The FIRST modifications you want to make are:

resource "tls_private_key" "private_key" {
  algorithm = "RSA"
}

# resource "acme_registration" "reg" {
#   account_key_pem = tls_private_key.private_key.private_key_pem
#   email_address   = "nobody@example.com"
# }

resource "acme_certificate" "certificate" {
  account_key_pem           = tls_private_key.private_key.private_key_pem
  common_name               = "www.example.com"
  subject_alternative_names = ["www2.example.com"]

  revoke_certificate_on_destroy = false

  dns_challenge {
    provider = "route53"
  }
}

After this is done, terraform apply should only modify the revoke_certificate_on_destroy entry in state so that it can take effect on subsequent applies after this one.

The NEXT modification you want to make depends on whether or not you want to keep the tls_private_key entry.

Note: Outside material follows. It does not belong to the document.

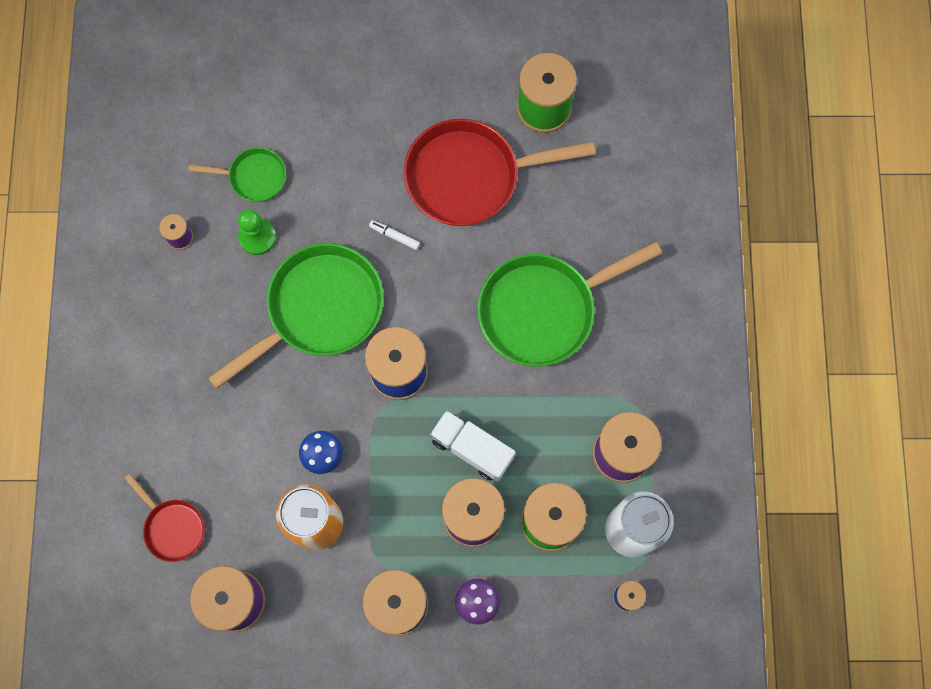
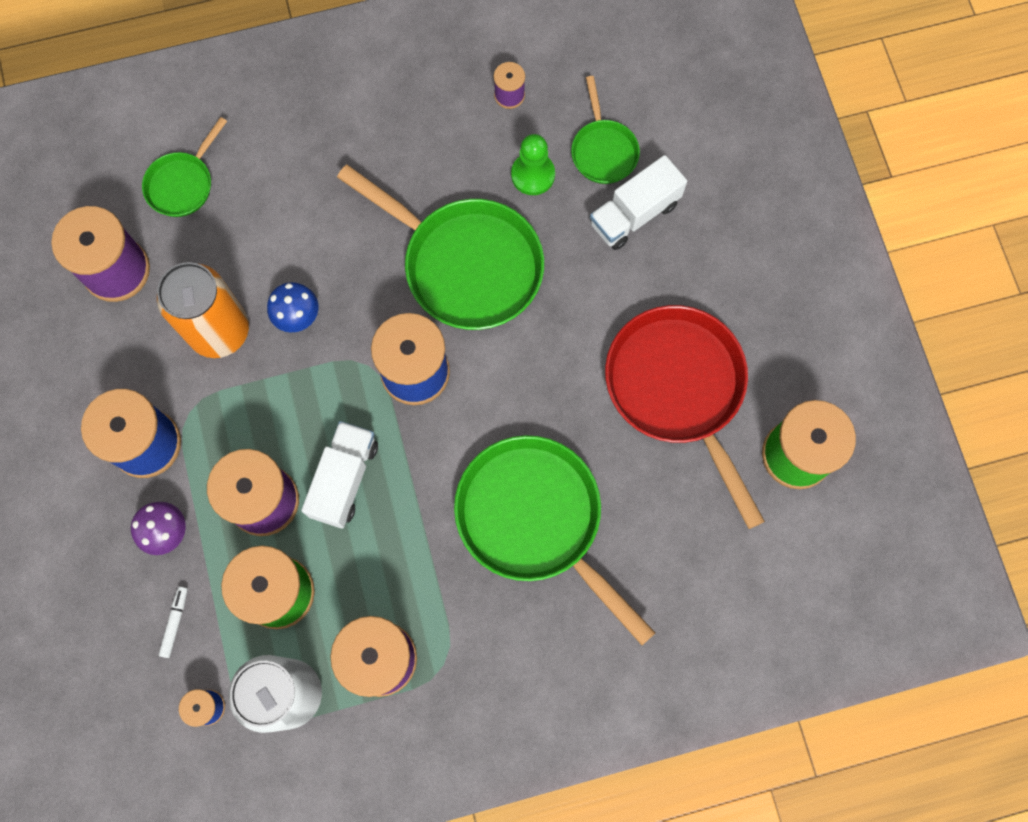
camera: 75 degrees right, 0 degrees up
(172, 527) = (183, 184): red pan -> green pan
(316, 169) = (634, 214): none -> white truck
(394, 236) = (578, 323): white marker -> white marker (175, 622)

For brevity, we cover the case in which you want to keep it (i.e., restore operations with minimal changes).

Restore the config to what it was, but KEEP the revoke_certificate_on_destroy = false entry in acme_certificate.certificate.

resource "tls_private_key" "private_key" {
  algorithm = "RSA"
}

resource "acme_registration" "reg" {
  account_key_pem = tls_private_key.private_key.private_key_pem
  email_address   = "nobody@example.com"
}

resource "acme_certificate" "certificate" {
  account_key_pem           = acme_registration.reg.account_key_pem
  common_name               = "www.example.com"
  subject_alternative_names = ["www2.example.com"]

  revoke_certificate_on_destroy = false

  dns_challenge {
    provider = "route53"
  }
}

After doing this, run terraform taint on tls_private_key.private_key. This will trigger the re-creation of the private key, unblocking acme_registration.reg. terraform apply will now succeed in re-creating all resources in this configuration. Certificates will not be revoked, but rather just dropped on the floor.

[!NOTE]

If you want to move towards the new managed key setup instead, delete the tls_private_key.private_key instance, and remove the account_key_pem entry from acme_registration.reg. In this case, terraform taint is not necessary, running terraform apply is all that is needed.

This should correct everything and get you back up and running.

After this is done, you can then remove the revoke_certificate_on_destroy = false entry if you don't want certificates to be simply dropped on resource destroy.